====== Input records
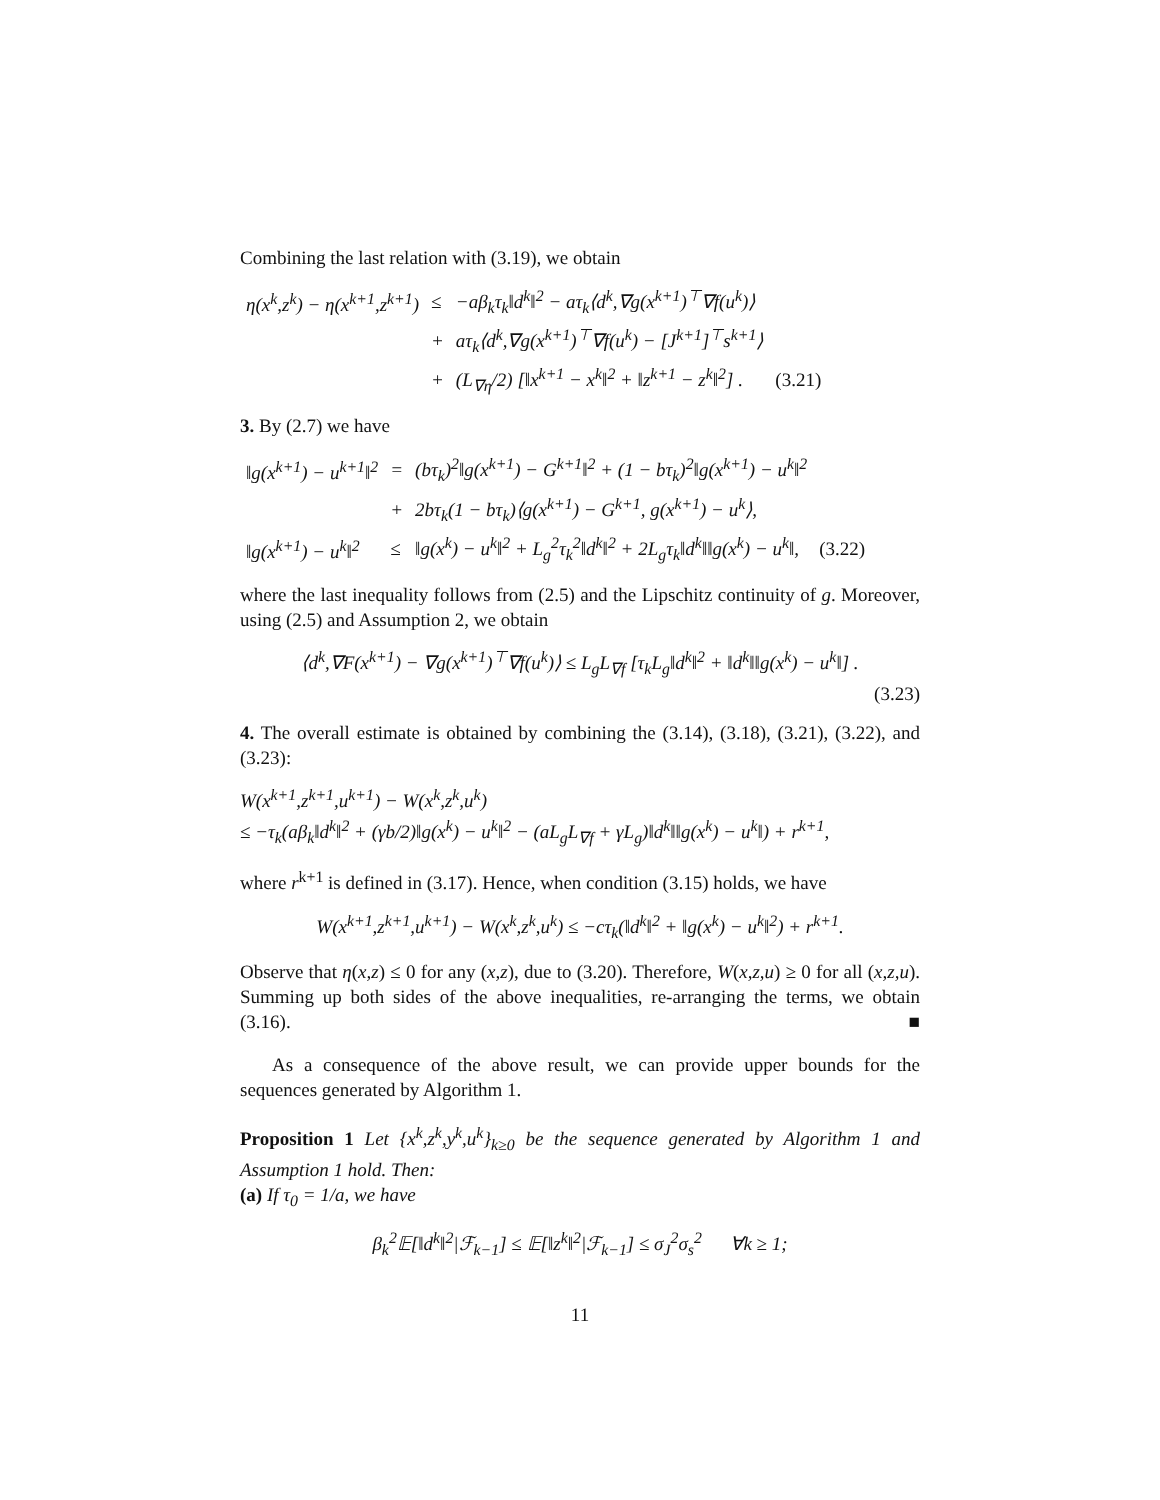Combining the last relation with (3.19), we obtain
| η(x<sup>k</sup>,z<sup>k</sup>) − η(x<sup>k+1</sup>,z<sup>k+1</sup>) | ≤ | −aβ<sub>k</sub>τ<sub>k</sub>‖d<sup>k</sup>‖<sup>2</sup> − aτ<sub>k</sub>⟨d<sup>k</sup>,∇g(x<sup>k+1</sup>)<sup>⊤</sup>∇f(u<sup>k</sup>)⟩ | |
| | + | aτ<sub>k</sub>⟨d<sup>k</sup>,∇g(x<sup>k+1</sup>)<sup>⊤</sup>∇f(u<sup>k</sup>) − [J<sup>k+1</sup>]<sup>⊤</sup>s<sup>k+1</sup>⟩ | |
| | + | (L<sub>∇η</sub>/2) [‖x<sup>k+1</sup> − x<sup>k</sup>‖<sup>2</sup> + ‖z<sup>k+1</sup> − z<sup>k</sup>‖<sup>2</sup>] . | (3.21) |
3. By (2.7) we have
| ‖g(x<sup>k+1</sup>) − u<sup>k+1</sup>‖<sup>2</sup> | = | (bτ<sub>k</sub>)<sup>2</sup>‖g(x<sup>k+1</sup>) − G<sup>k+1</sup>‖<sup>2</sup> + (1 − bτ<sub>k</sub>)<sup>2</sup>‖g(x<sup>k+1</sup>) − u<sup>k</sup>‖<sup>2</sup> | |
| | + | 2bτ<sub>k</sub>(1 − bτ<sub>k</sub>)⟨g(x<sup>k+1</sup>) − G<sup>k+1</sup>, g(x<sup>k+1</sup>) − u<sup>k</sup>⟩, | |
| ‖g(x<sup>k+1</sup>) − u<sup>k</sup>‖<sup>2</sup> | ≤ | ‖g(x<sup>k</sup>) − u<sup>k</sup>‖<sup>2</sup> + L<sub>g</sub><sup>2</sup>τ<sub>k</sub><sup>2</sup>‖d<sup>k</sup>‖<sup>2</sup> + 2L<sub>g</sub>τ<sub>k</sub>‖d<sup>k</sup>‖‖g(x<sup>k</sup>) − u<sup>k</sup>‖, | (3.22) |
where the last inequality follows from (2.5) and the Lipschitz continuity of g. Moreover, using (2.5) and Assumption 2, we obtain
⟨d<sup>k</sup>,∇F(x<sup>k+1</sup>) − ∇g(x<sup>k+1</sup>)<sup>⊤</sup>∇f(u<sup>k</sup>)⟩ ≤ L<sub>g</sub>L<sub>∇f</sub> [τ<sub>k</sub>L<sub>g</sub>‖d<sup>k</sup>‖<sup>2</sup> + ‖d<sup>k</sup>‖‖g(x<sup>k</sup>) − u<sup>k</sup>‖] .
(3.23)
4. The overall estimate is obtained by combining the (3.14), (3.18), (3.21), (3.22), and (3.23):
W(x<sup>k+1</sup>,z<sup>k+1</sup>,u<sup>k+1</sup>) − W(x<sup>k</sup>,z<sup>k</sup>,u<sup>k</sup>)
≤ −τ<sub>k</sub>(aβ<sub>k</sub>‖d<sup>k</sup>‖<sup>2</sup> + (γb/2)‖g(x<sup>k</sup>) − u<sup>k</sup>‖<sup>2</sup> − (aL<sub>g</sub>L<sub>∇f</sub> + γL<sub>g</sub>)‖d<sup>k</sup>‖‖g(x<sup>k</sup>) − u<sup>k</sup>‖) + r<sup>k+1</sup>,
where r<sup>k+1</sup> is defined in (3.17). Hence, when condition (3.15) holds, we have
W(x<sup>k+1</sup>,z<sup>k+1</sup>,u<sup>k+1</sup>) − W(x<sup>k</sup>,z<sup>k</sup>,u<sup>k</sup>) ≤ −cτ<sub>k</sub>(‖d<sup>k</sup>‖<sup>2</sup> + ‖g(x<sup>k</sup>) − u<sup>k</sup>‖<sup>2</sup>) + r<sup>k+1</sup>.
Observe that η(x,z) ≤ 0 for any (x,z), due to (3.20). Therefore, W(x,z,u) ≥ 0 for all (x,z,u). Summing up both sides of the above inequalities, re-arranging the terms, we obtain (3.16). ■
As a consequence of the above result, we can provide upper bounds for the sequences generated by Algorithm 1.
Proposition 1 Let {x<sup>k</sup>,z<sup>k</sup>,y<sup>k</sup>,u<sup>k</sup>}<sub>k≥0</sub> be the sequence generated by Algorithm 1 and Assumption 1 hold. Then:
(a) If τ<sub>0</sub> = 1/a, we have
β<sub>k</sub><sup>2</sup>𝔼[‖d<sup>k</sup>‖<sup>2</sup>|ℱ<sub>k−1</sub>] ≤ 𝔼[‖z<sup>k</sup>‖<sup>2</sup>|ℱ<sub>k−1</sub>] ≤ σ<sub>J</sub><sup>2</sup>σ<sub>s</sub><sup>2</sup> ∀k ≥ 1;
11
============
====== Input records
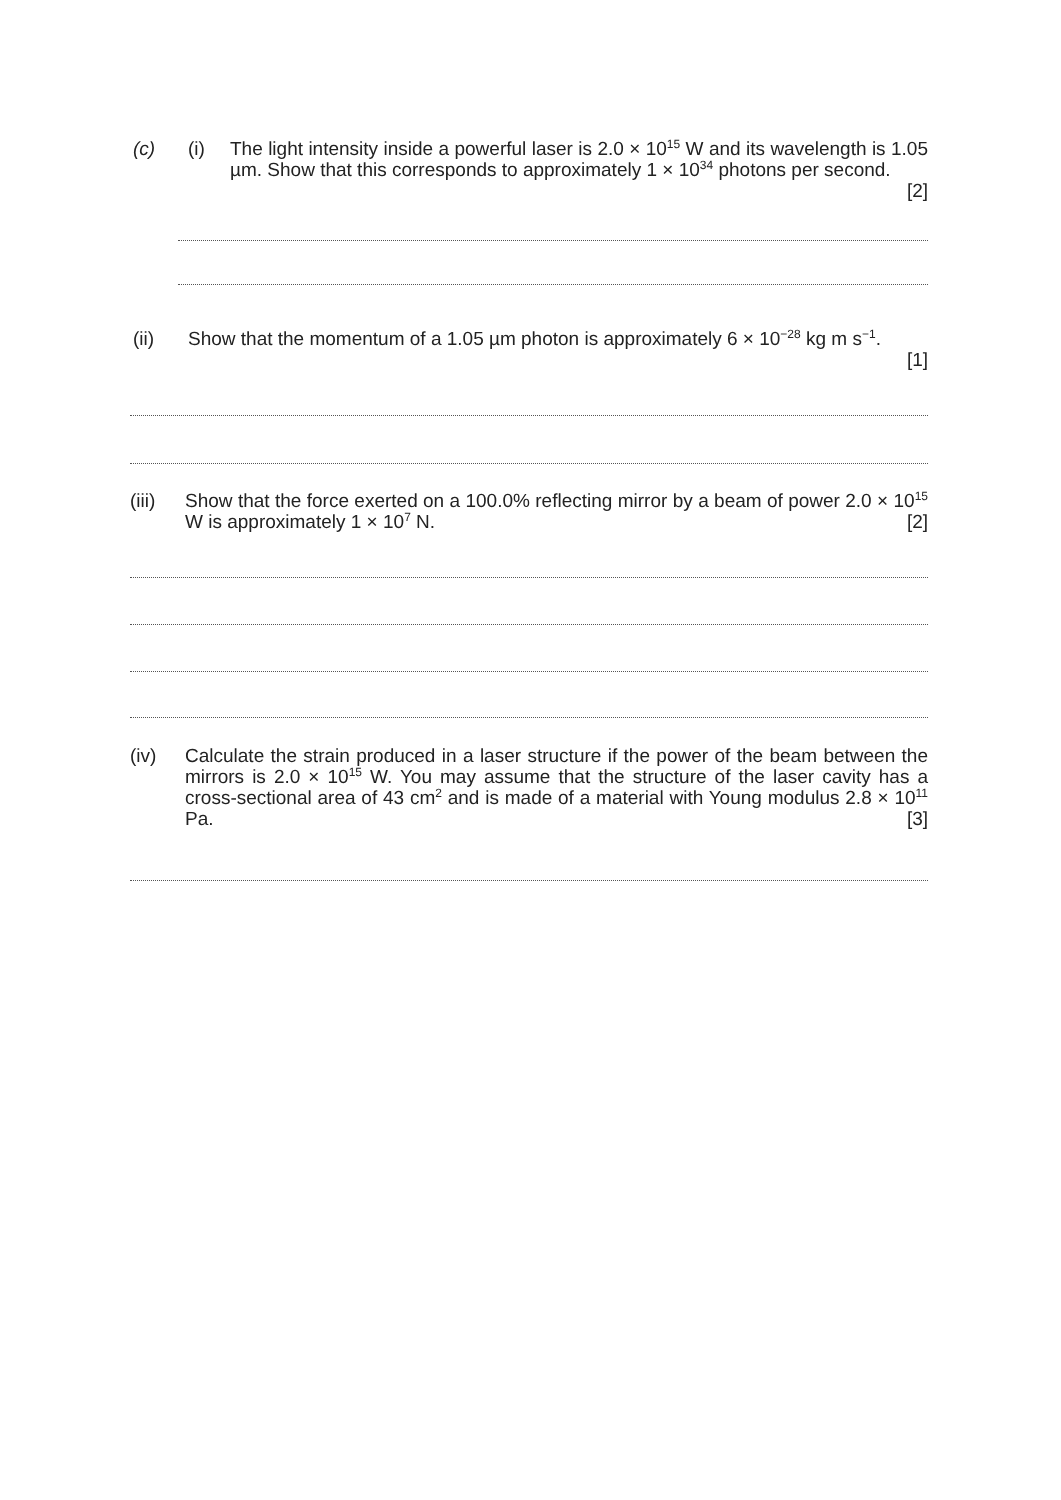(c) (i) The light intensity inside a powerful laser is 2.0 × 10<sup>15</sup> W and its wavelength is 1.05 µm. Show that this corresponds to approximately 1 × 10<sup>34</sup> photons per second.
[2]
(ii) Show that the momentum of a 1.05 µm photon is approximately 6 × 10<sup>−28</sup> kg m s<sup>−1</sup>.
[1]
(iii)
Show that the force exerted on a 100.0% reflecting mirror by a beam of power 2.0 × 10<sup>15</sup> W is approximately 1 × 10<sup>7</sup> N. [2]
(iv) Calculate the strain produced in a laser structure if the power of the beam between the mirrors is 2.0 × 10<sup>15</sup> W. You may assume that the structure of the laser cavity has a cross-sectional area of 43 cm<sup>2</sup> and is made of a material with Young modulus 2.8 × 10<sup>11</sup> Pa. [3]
============
====== Input records
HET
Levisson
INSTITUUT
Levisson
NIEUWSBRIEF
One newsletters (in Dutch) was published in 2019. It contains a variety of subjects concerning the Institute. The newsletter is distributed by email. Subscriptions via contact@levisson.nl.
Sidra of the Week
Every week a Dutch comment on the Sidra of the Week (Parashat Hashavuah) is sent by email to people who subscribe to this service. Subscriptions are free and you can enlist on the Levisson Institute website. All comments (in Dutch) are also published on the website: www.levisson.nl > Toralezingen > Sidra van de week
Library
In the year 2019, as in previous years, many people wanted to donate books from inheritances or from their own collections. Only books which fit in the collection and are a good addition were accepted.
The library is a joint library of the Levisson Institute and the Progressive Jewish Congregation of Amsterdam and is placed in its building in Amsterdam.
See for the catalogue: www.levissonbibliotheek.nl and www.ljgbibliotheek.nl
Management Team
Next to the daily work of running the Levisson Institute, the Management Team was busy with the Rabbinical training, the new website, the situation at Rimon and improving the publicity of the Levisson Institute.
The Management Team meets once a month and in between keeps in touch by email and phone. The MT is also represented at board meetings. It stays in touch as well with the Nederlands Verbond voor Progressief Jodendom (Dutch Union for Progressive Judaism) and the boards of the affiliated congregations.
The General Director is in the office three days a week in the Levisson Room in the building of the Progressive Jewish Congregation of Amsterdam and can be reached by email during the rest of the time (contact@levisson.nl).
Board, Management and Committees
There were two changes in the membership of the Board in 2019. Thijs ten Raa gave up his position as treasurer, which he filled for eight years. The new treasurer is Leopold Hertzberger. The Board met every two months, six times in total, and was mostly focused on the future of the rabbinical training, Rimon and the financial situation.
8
============
The lines above that hold the word "website" are the ones to copy.

Every week a Dutch comment on the Sidra of the Week (Parashat Hashavuah) is sent by email to people who subscribe to this service. Subscriptions are free and you can enlist on the Levisson Institute website. All comments (in Dutch) are also published on the website: www.levisson.nl > Toralezingen > Sidra van de week
Next to the daily work of running the Levisson Institute, the Management Team was busy with the Rabbinical training, the new website, the situation at Rimon and improving the publicity of the Levisson Institute.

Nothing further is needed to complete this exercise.